• _Document extract_:
Sorry to hear about your loss. If I remember right your location used to be Boulder Creek, up in mountains near here. I used to have a very remote cabin property in N. Calif (50 miles from nearest freeway) and when it closed escrow I went to get the keys. But they said I could not have them. So I asked why not, and they said that the owners had not locked the place in years so they did not know where the keys were anymore.

One would think remoteness would be more prone to ripoffs, but here in the city I've had cars broken into and one car stolen with all my tools (did get car back eventually). Although never got anything stolen at that cabin, I too did work with the police and D.A. concerning other matters there... One of the bravest men I've ever known is one of the cops up there I worked with. I'll never forget that guy. Can't say that for all the citizens and "authorities" there. Corruption has a long reaching food chain when drugs and the money involved runs rampant, because no one is willing to do anything about it. And instead, most everyone just looks the other way without getting involved...

So then perhaps due to the resulting discouragement, some cops give up or turn bad. But then again some cops are encouraged in their work when just one citizen is willing to help pursue (within the law) stopping the downhill slide in their neighborhood. This I know as an absolute fact.

Having a nice family can be a true blessing. Wishing you a merry Christmas.


----------

• _Data extract_:
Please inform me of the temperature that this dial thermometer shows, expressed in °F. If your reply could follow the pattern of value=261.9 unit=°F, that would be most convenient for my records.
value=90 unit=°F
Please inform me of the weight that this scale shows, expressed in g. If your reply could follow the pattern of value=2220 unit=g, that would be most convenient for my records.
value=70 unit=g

...

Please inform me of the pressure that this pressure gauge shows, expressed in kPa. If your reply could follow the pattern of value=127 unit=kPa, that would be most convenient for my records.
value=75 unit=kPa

--

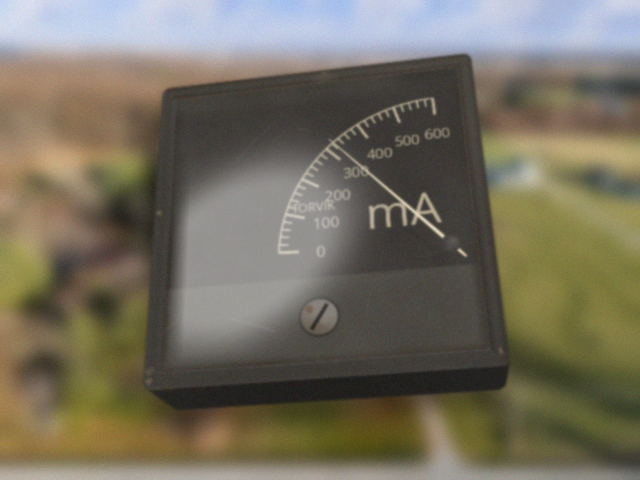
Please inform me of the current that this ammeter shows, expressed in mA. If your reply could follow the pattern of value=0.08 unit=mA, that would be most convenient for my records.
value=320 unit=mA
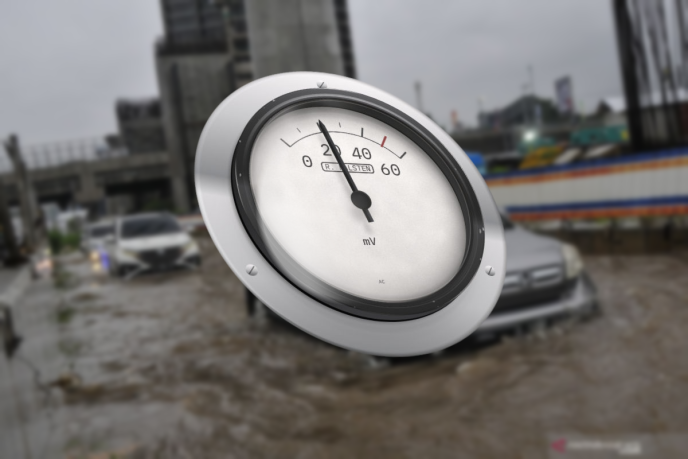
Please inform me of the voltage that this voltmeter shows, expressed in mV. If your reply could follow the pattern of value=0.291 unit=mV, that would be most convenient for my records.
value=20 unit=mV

• _Your tasks_:
[1] In the forum post about the remote cabin, print everything from "One would think" down to "without getting involved...".
[2] According to the forum post about the remote cabin, why was the writer unable to get the keys when escrow closed?
[3] Shorten the paragraph of the forum post about the remote cabin that begins "So then perhaps due to the resulting discouragement" while keeping its main points.

• _Solved problems_:
[1]
One would think remoteness would be more prone to ripoffs, but here in the city I've had cars broken into and one car stolen with all my tools (did get car back eventually). Although never got anything stolen at that cabin, I too did work with the police and D.A. concerning other matters there... One of the bravest men I've ever known is one of the cops up there I worked with. I'll never forget that guy. Can't say that for all the citizens and "authorities" there. Corruption has a long reaching food chain when drugs and the money involved runs rampant, because no one is willing to do anything about it. And instead, most everyone just looks the other way without getting involved...

[2] The owners had not locked the place in years, so they no longer knew where the keys were.

[3] Discouraged, some cops may give up or turn bad, but others are encouraged when even one citizen is willing to help, within the law, stop a neighborhood's decline. The writer says this is an absolute fact.